The report also found some inmates are refusing treatment for life-threatening conditions, including cancer, to avoid being transferred to a maximum security facility at Long Bay.The Herald has been told by prison families the facility is colloquially referred to as “long stay”, and the report confirmed it can take months for prisoners to return to the correctional centre from which they came.
The report, examining health services in correctional facilities across NSW, has been tabled in state parliament by Inspector of Custodial Services Fiona Rafter.
It flagged that more than 470 appointments at Long Bay Correctional Centre were cancelled by inmates before they were transferred there in 2017.
The centre treats prisoners who require specialist or emergency attention for serious medical conditions.
“Many inmates cancel their specialist appointments to avoid being transferred to Long Bay CC,” the report said. “This can result in a failure to diagnose or treat serious or chronic health issues that may become medical emergencies.”
One prisoner in his 80s with cancer initially declined radiation therapy because it would require a six-week stay at Long Bay.
The man had been serving time for a historical low-range fraud offence in a minimum security prison, with the lowest security classification.
“He said, ‘I can’t go to Long Bay, it’s terrifying. I can’t defend myself’,” his daughter, who spoke on the condition of anonymity, told the Herald.
Eventually his family was able to convince the man to receive the treatment and he was initially placed in an isolation cell with no windows at Long Bay. He was then offered a place in the geriatric ward.
“Dad said it was basically a palliative care unit, with a lot of nearly dead dribbling people in chairs,” his daughter recalled. “He said take me back to maximum security, it’s less depressing.”
His daughter said the system seemed ill-equipped to deal with elderly people suffering serious health issues.
“If he wasn’t at Long Bay he would be eligible for weekend release and access to his own doctor. It would also be saving Justice Health heaps of money.

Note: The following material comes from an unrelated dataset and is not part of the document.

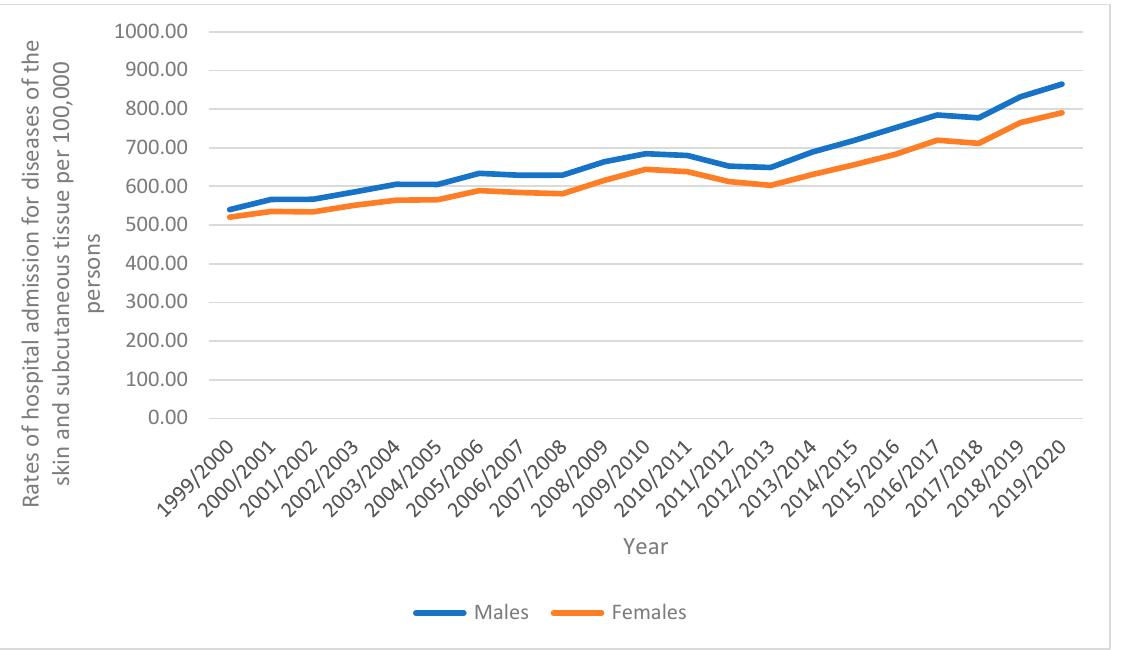
Figure 3. Rates of hospital admission stratified by sex. 3.1. Diseases of the Skin and Subcutaneous Tissue Admission Rate by Sex Most hospital admission rates for males were greater than for females. This comprises skin and subcutaneous tissue infections, papulosquamous disorders, bullous disorders, radiation-related skin and subcutaneous tissue disorders, and disorders of skin appendages (Figure 4). However, compared to males, females had greater hospital admission rates for dermatitis and eczema, urticaria and erythema, and other conditions affecting the skin and subcutaneous tissue (Figure 4).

It’s madness.”
The Justice Health & Forensic Mental Health Network provides health services at 33 of the 36 correctional centres in NSW.
A spokesperson said inmates were entitled to the same healthcare as the rest of the community.
“Every person entering custody in NSW is assessed by a clinician to confirm their medical history, current medications and treatment, and ongoing care needs,” she said.
“Those in custody have access to a multidisciplinary team of clinicians, with health centres located in each correctional centre.”
However the inspector’s report noted that the surging inmate population meant demand was outstripping supply and placing “significant pressure upon prison health resources”.
One centre was experiencing an average wait time of 59 days to see a GP.
“Some inmates told the inspection team their difficulty in accessing a GP had led to a delayed diagnosis of a serious health condition or cancer,” the report said.
The use of telehealth saw wait times plummet during COVID-19 and it is hoped it will become a “mainstay” of prison health services.
There were also shortages of Aboriginal health workers and mental health beds, although Justice Health was commended for its management of Hepatitis C and the COVID-19 pandemic.
The report noted prisoners experienced “accelerated ageing”, where signs of ageing appear up to 15 years before the rest of the population.
Greens MP David Shoebridge argued Corrective Services NSW was not committing the resources needed to keep inmates healthy.
“The mere fact of being incarcerated directly reduces a person’s lifespan … yet the system seems woefully unprepared for this,” he said.
“This is a system that has gone through a $3 billion expansion but there are still jails without proper medical services, and entire facilities without regular access to dentists and mental health workers.”
He argued it was “absurd” that frail, elderly inmates were being held in high security jails when the greatest risk they posed was falling and injuring themselves.
The number of elderly inmates is increasing disproportionately compared to community demographics.
“The network provides a range of specialist services to support the needs of aged inmates,” the spokeswoman for the Justice Health and Forensic Mental Health Network said.
A Corrective Services NSW spokeswoman said it was considering the report’s recommendations.